Judge of the Constitutional Court of Spain
- Incumbent
- Assumed office 15 March 2017
- Appointed by: Senate of Spain

Personal details
- Born: 1953 (age 72–73) Almería, Andalusia, Spain
- Education: University of Granada

= María Luisa Balaguer =

Spanish jurist and professor (born 1953)

María Luisa Balaguer Callejón (born 1953) is a Spanish jurist, lawyer and professor of constitutional law. She has been judge of the Constitutional Court of Spain since 2017 and she is an expert on gender equality.

==Early life and education==
Balaguer was born in 1953 in Almería, Andalusia, Spain. She got a degree in law in 1976 from the University of Granada, where obtained a PhD in 1984 with a his thesis on ideology and the media at Televisión Española.

==Career==
Between 1977 and 2003 she practised as a lawyer in Málaga, served as a member of the Andalusian Advisory Council and, in 1980, became a lecturer in the faculties of Law and Journalism at the University of Málaga.

An expert in gender equality, Balaguer has served on the ethics committee of the Regional Ministry of Health, the Advertising Observatory of the Andalusian Institute for Women, and the advisory council for the modernisation of the State of the Autonomous Communities of the Government of Andalucía. In 2003, Balaguer became the first Andalusian woman to be appointed professor of Constitutional Law.

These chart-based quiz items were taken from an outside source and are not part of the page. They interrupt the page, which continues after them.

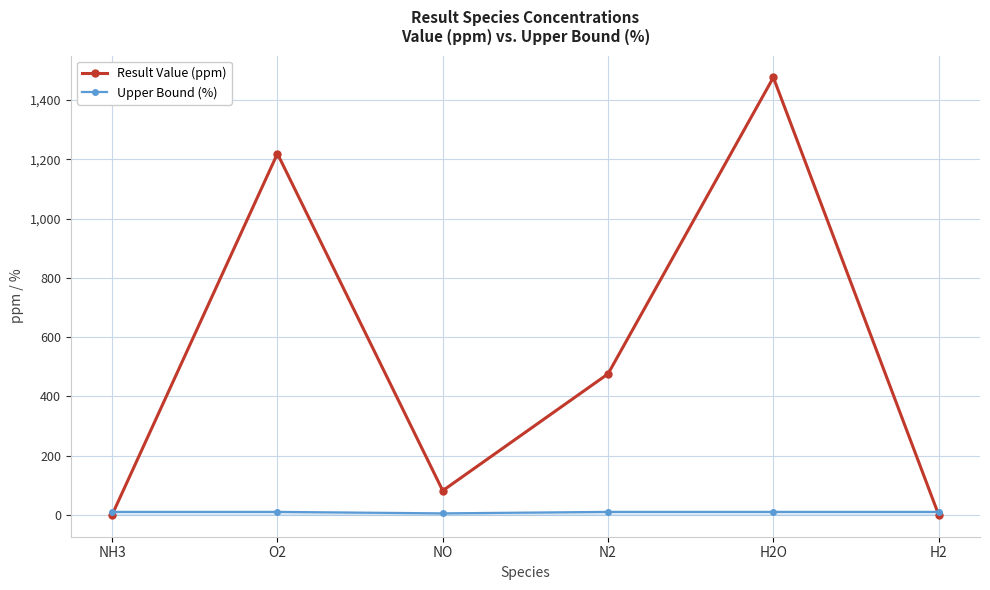

Which series has the largest range (max minus min)?

Result Value (ppm)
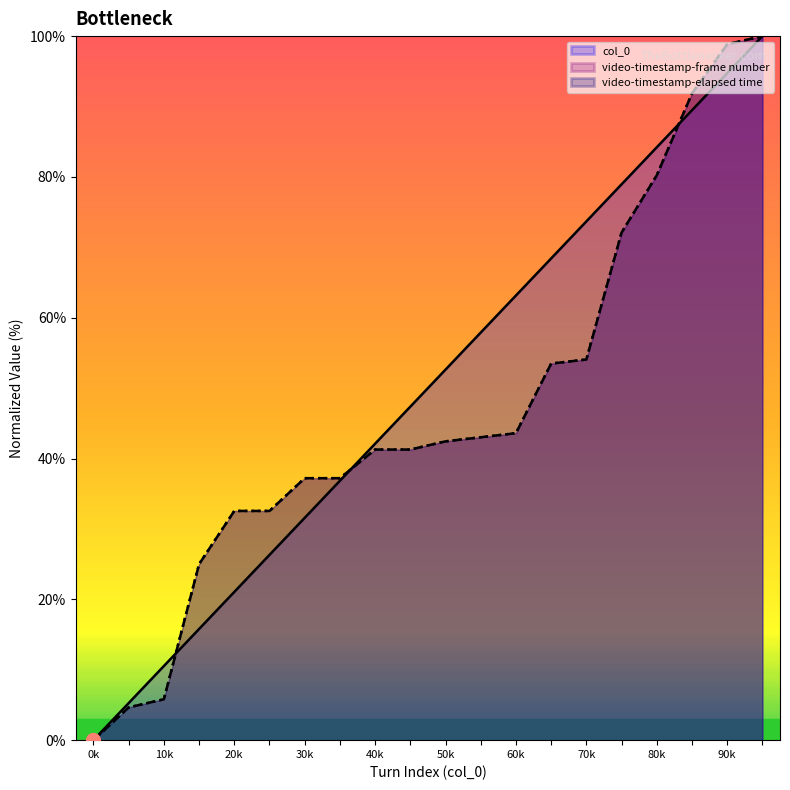

True or false: video-timestamp-frame number has more than 2 interior local peaks.

False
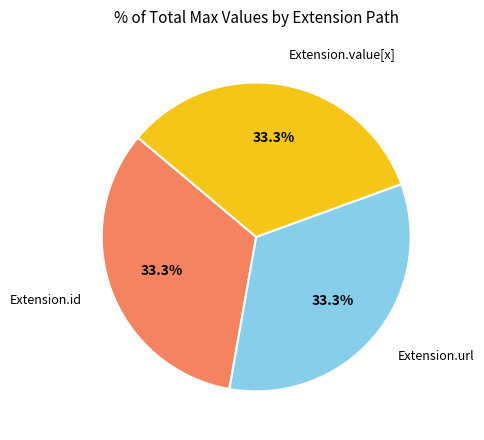

Is there a majority slice in this chart?

No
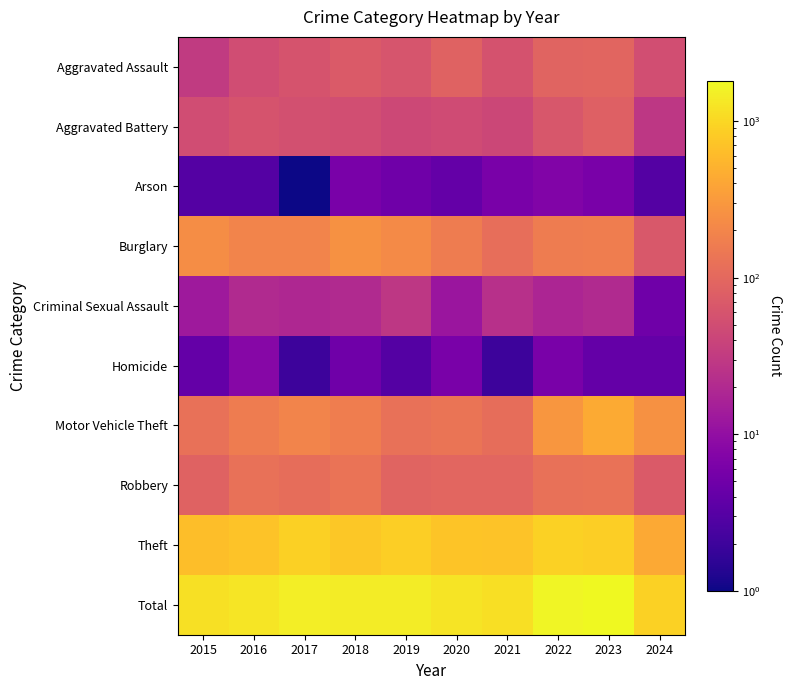

Which has a higher value, 2020 or 2017?

2020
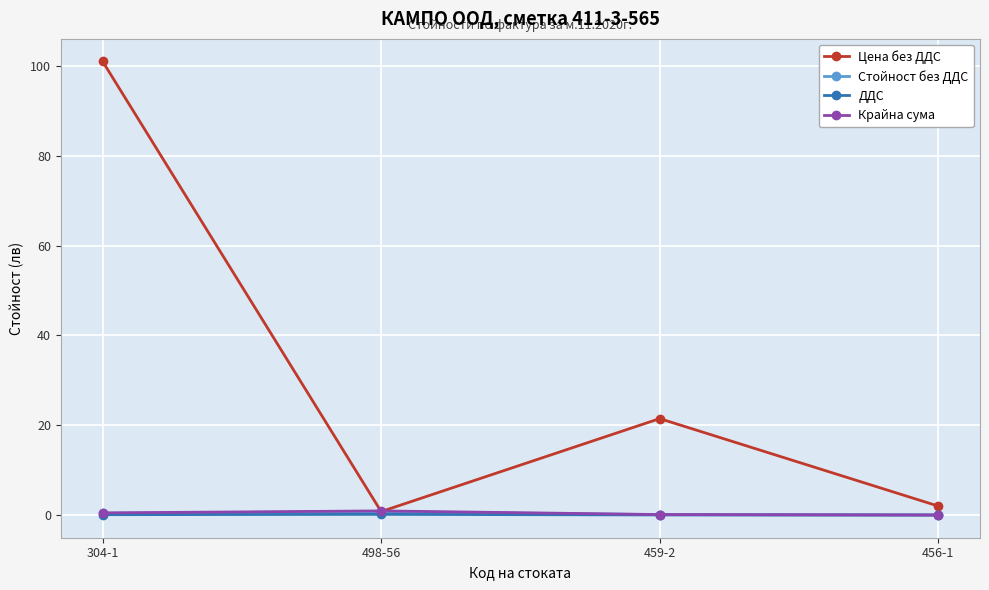

What are all the series names shown in the legend?

Цена без ДДС, Стойност без ДДС, ДДС, Крайна сума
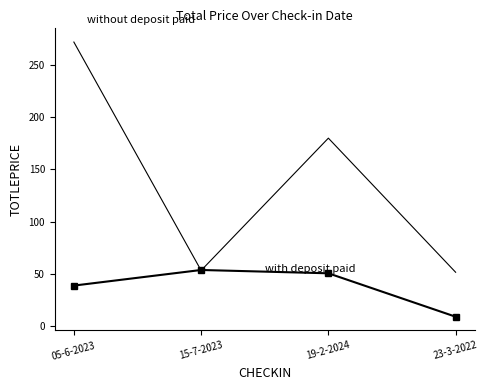

What is the spread (max minus min) of values at 23-3-2022?

42.5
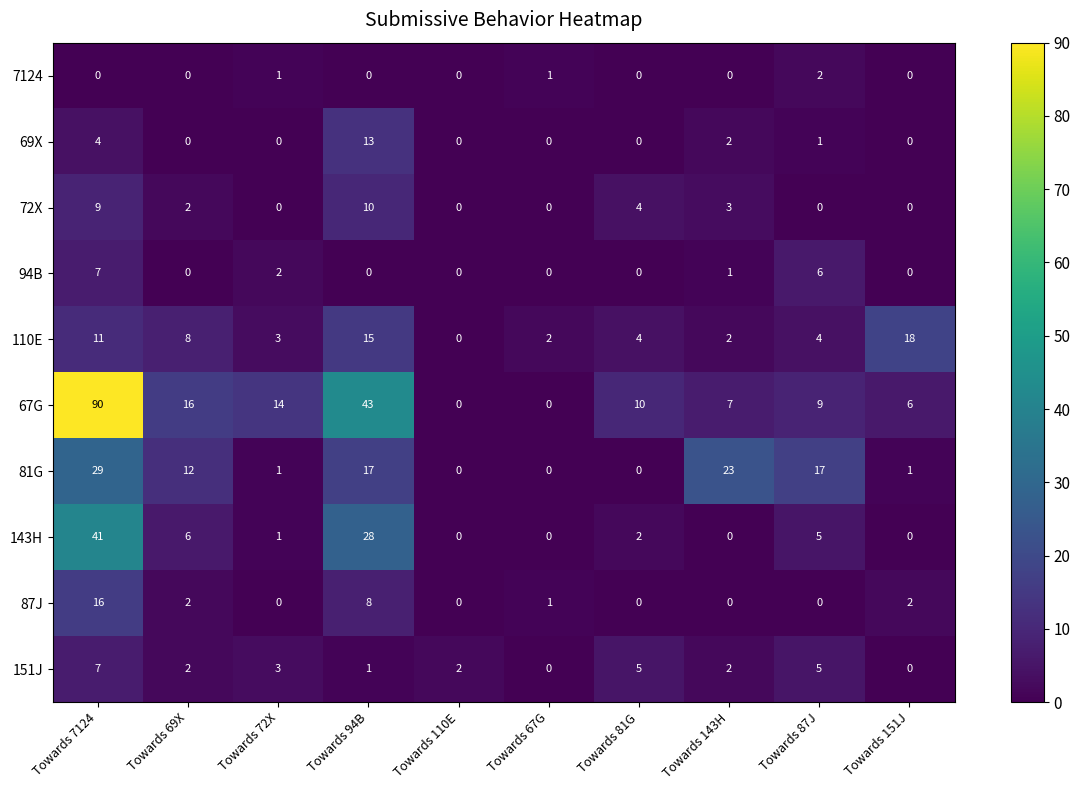

Which series changed the most between Towards 69X and Towards 67G?

67G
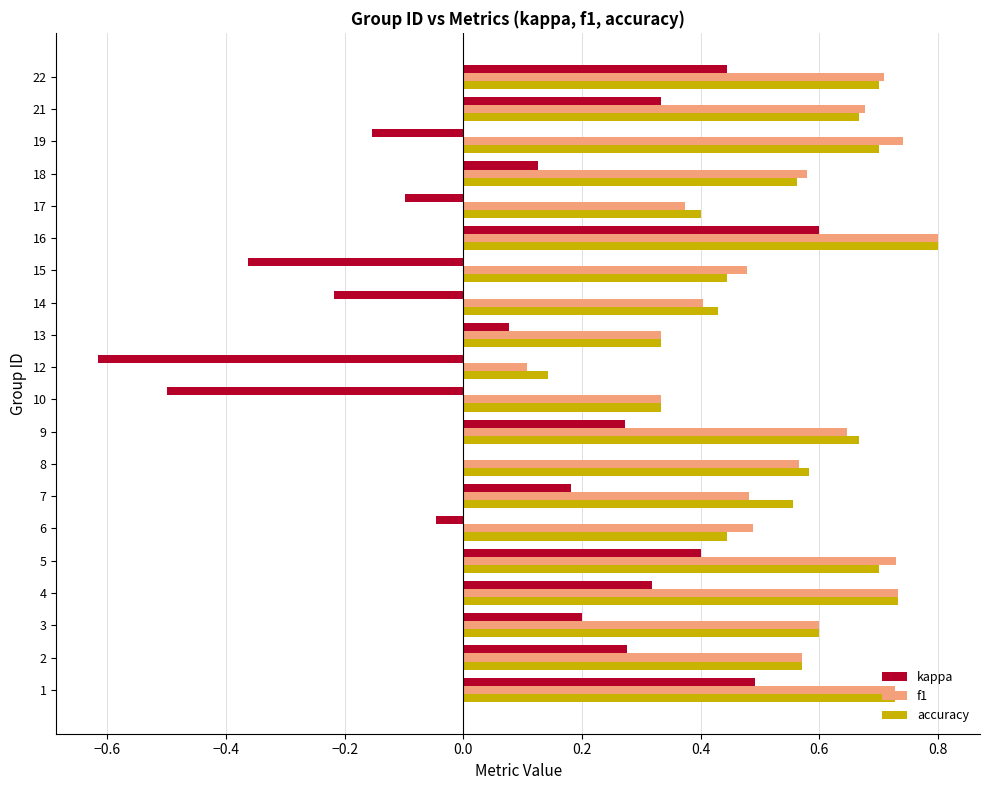

True or false: accuracy has a value of 0.7 at 6.

False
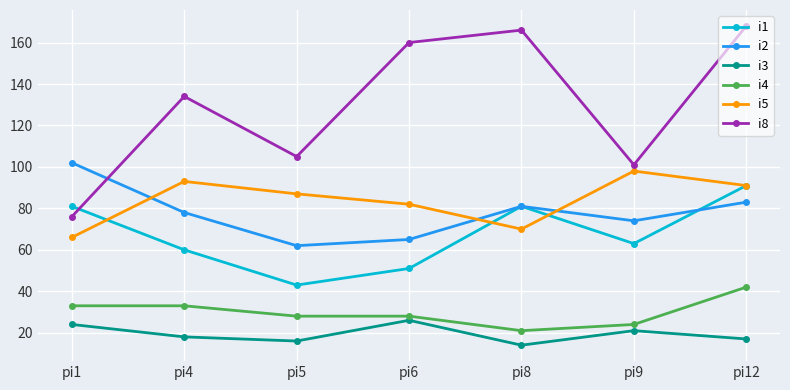

What is the spread (max minus min) of values at pi6?

134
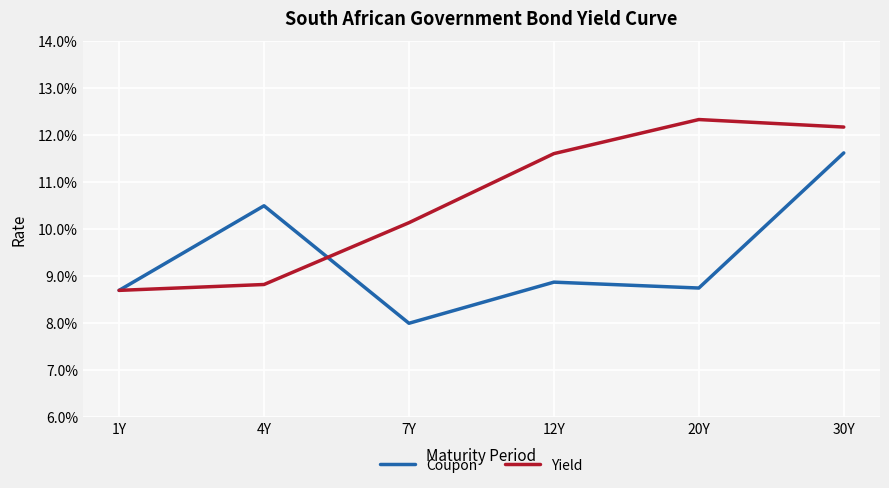

What are all the series names shown in the legend?

Coupon, Yield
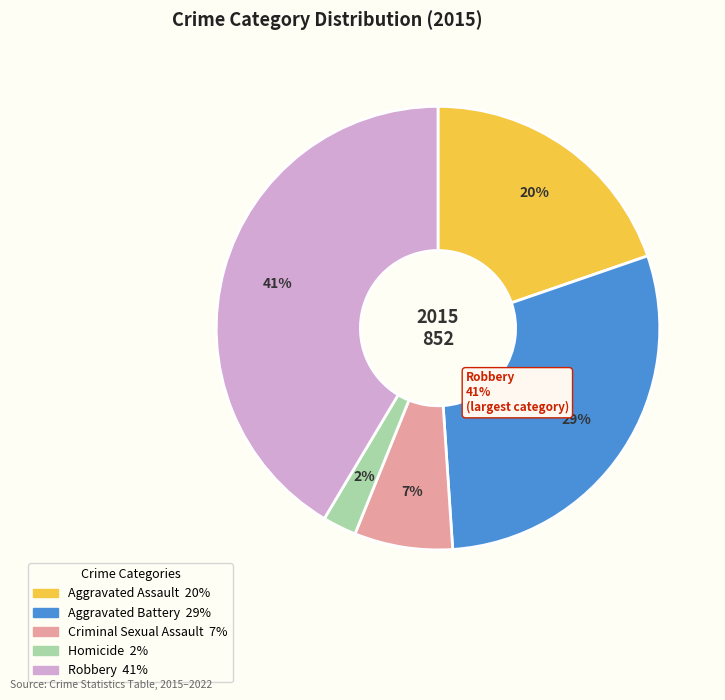

True or false: Aggravated Battery accounts for 42% of the total.

False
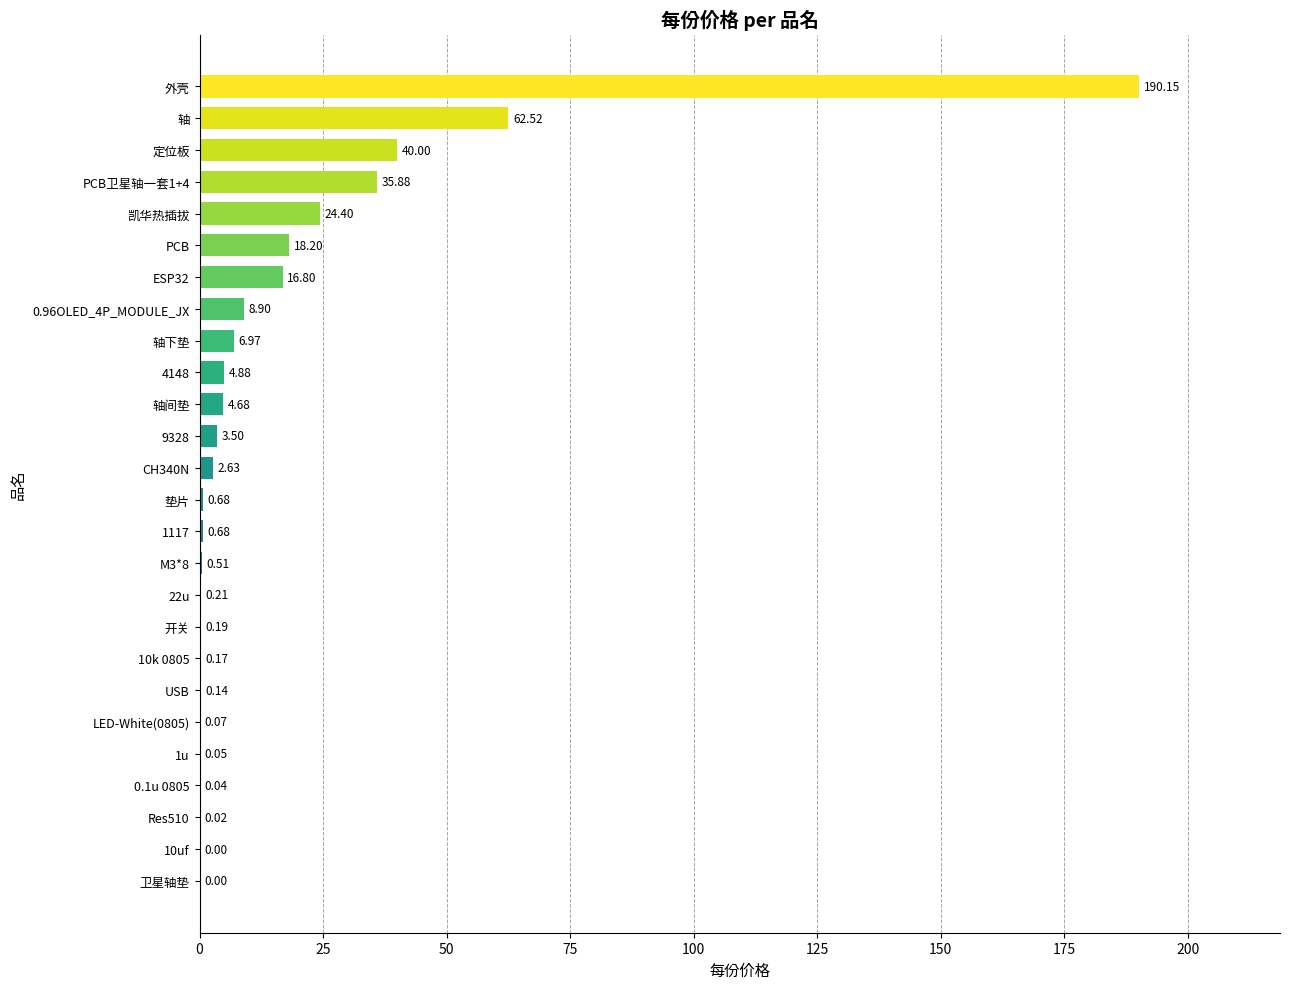

What is the sum of the values at 4148 and 卫星轴垫?

4.9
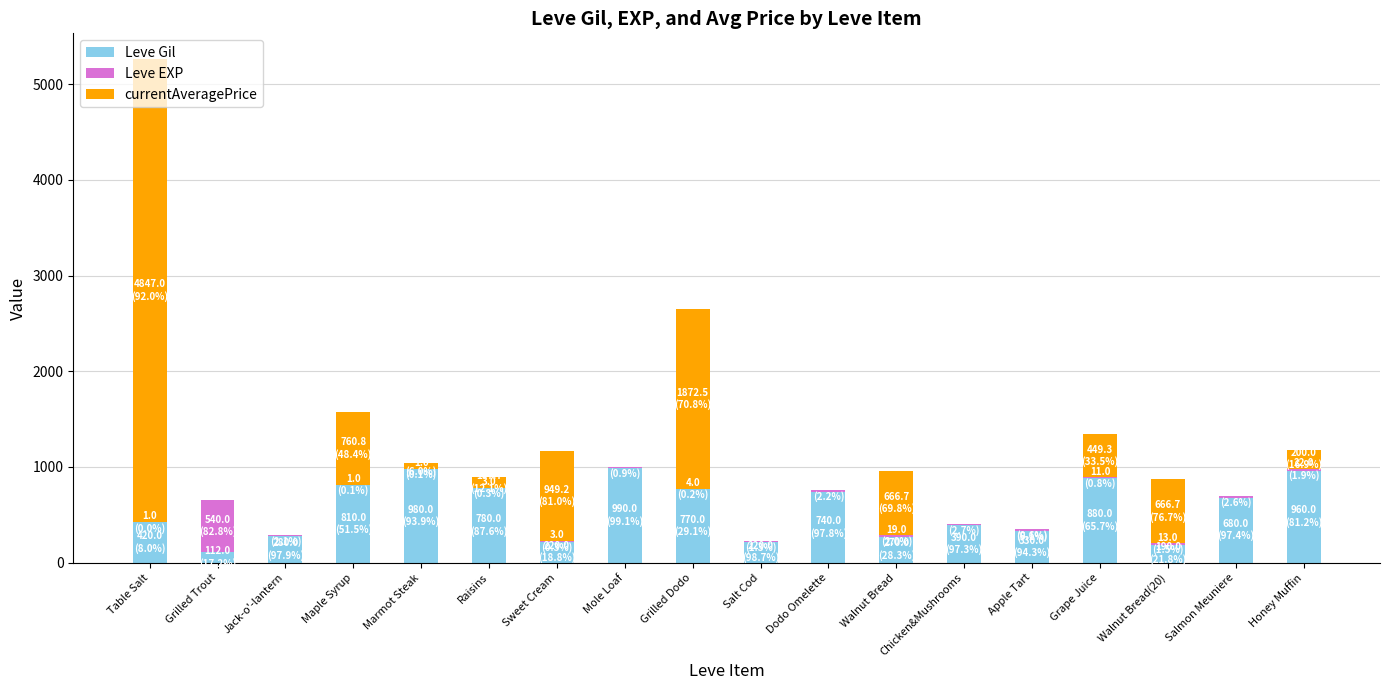

Are the bars horizontal?

No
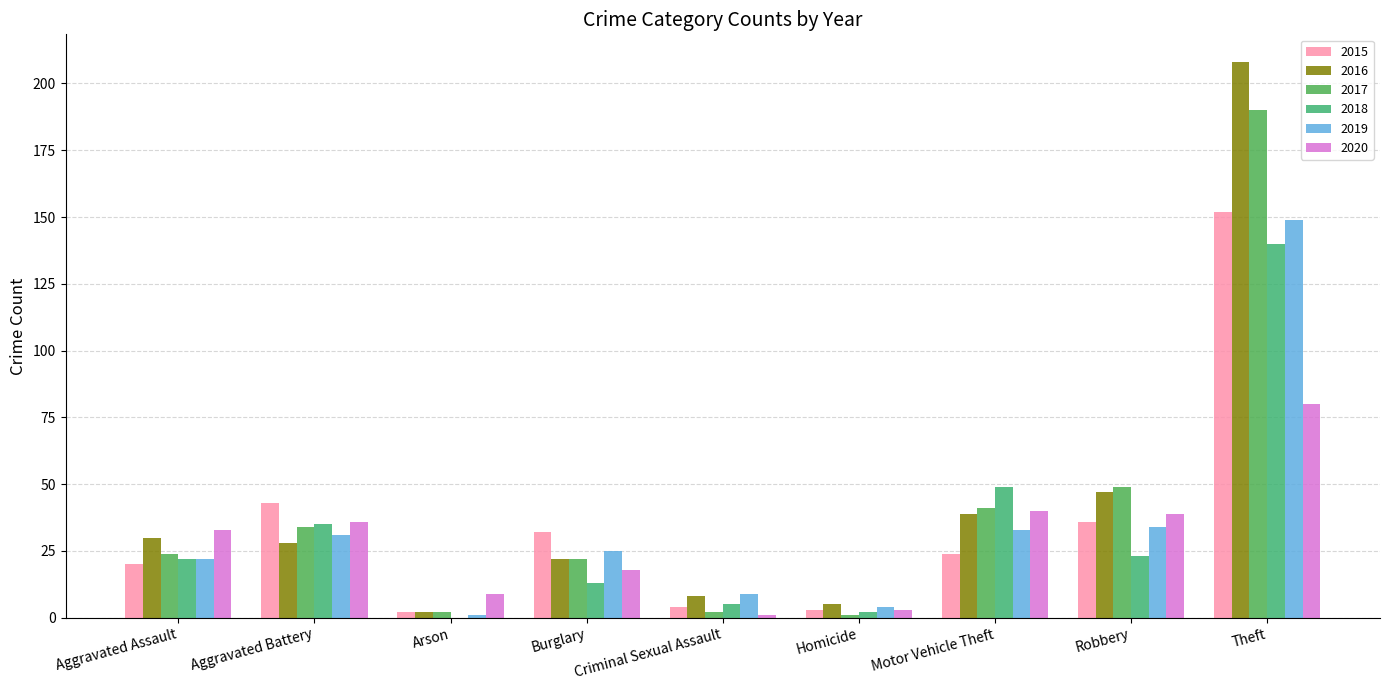

What position from the left is Homicide?

6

In January 2017 the Parliament of Andalusia proposed her to become judge of the Constitutional Court of Spain, and was appointed by the Senate of Spain. As a judge, she has maintained a progressive stance. She disagreed with the ruling that upheld ‘on-the-spot’ deportations, opposed the ruling that declared the state of alarm approved in March 2020 during the COVID-19 pandemic in the country to be unconstitutional, and has advocated for the need to modernise the Constitution of Spain. She is the judge who has issued the most dissenting opinions. Following the reshuffle of the Constitutional Court approved at the end of 2021, Balaguer stood as a candidate for the presidency of the Court, but it was ultimately Candido Conde-Pumpido who was elected in January 2023.